Off the Beaten Track - Three Centuries of Women Travellers
Past exhibition archive
7 July - 31 October 2004
Porter Gallery
Admission Free
Dame Freya Madeline Stark
by Herbert Olivier
1923
NPG 5465
Women travellers of the past three centuries have amazing and varied tales to tell. Some of them were exceptional individuals who broke all the rules, while others travelled as dutiful wives, mothers or daughters. Journeying to distant parts of the world from the 1660s to the 1960s, before the age of mass travel, these women had experiences and encounters almost unthinkable today.
Victorian traveller Mary Kingsley defended herself with a canoe paddle when a crocodile attempted to board her boat, and was saved only by the thickness of her skirt when she later fell into a pit of sharp stakes. Penelope Chetwode made a remarkable river crossing in India using the traditional method of floating across on an inflated animal hide, propelled by a local man on top of whom she was required to lie. Meanwhile Lady Hester Stanhope offered advice to respectable women on answering calls of nature whilst in the desert - one should take a chamber pot, a small tent, declare a coffee break, pitch the tent and gracefully retire.
John Elliott Burns
by Harry Furniss
1880s-1900s
NPG 3346
This exhibition brings together 60 portraits, in all media, from the National Portrait Gallery's collections, alongside photographs and paintings made by the women on their travels. It also features some of their finest souvenirs, now prized exhibits in major museums and private collections across Britain. The exhibition is organised geographically and ends with a selection of the world's women who made Britain the destination for their travels, recording their presence here by visiting a fashionable society photographer.
Travellers to the Americas include Maria Callcott who travelled in Brazil in the 1820s. The exhibition presents a fine portrait of her by Sir Thomas Lawrence, and the album of botanical illustrations that she painted there. Fanny Kemble, the famous actress, had a very different experience of the United States when she discovered that her American husband's money came from his slave plantations in Georgia. The marriage swiftly fell apart and her journal describing the plight of his slaves was published to further the cause of Abolition.

▸ **ENTRIES PROVIDED**:
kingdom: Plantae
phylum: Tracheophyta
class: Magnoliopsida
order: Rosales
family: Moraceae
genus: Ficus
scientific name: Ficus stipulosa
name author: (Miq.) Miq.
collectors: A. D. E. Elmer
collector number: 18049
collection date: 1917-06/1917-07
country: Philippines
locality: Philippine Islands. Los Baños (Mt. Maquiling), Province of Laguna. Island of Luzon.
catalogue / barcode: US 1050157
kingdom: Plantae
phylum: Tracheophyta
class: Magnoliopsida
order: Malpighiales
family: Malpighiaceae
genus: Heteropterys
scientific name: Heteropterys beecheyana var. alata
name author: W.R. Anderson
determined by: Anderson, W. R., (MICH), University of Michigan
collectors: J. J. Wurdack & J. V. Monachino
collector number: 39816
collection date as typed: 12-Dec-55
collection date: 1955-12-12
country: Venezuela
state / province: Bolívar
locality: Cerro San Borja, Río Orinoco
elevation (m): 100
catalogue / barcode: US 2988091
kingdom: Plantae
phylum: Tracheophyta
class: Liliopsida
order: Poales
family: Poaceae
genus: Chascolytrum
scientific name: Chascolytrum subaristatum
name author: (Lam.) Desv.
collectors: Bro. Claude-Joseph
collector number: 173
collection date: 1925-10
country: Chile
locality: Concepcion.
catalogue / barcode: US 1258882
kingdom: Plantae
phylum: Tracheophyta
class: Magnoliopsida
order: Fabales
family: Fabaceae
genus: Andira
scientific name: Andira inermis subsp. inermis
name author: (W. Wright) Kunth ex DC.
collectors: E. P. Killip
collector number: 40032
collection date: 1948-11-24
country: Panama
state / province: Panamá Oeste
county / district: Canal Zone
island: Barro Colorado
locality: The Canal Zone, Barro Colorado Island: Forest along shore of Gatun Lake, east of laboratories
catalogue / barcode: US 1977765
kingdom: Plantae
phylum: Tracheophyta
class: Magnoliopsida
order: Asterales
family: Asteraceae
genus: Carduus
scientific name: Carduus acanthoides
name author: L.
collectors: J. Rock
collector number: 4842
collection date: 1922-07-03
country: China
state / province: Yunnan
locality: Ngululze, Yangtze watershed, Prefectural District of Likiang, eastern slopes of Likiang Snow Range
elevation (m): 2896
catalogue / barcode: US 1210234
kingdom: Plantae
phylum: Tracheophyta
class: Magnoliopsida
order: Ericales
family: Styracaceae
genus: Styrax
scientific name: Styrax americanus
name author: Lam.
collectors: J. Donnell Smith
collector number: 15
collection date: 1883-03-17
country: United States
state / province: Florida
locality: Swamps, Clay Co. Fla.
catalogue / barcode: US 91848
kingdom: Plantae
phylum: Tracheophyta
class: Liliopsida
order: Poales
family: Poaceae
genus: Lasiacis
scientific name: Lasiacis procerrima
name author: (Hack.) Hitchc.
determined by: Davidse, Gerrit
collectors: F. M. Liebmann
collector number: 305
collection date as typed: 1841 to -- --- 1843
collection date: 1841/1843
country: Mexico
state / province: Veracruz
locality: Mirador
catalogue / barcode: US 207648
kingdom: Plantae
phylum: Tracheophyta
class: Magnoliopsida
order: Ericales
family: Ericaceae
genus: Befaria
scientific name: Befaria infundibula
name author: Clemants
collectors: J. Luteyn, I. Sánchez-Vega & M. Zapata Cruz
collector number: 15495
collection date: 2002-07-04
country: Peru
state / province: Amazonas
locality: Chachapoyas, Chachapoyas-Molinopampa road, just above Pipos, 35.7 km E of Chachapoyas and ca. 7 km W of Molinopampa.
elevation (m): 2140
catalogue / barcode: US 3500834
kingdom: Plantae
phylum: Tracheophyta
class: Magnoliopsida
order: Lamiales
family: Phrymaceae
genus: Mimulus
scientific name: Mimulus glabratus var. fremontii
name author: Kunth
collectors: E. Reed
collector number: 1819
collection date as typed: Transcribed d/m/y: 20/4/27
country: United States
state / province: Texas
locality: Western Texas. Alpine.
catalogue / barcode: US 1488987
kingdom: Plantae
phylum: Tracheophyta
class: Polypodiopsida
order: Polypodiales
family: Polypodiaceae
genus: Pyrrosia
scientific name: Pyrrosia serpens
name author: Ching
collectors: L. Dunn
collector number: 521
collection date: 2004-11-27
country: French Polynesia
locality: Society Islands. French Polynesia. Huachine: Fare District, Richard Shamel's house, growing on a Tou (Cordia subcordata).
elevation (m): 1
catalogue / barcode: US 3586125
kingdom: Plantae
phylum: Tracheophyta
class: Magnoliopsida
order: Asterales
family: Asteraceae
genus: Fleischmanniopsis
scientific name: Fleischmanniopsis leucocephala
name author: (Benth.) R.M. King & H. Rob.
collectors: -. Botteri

▸ **CHALLENGES**:
(1) Please reproduce the exhibition description from "Victorian traveller Mary" up to and including "and gracefully retire.".
(2) Answer these from the exhibition description:
(a) What did Mary Kingsley use to defend herself when a crocodile tried to board her boat?
(b) How many portraits does the exhibition bring together?
(c) In which country did Maria Callcott travel in the 1820s?
Work only from the exhibition description, not the entries.

▸ **RESULTS IN ORDER**:
(1)
Victorian traveller Mary Kingsley defended herself with a canoe paddle when a crocodile attempted to board her boat, and was saved only by the thickness of her skirt when she later fell into a pit of sharp stakes. Penelope Chetwode made a remarkable river crossing in India using the traditional method of floating across on an inflated animal hide, propelled by a local man on top of whom she was required to lie. Meanwhile Lady Hester Stanhope offered advice to respectable women on answering calls of nature whilst in the desert - one should take a chamber pot, a small tent, declare a coffee break, pitch the tent and gracefully retire.

(2)
(a) A canoe paddle
(b) 60
(c) Brazil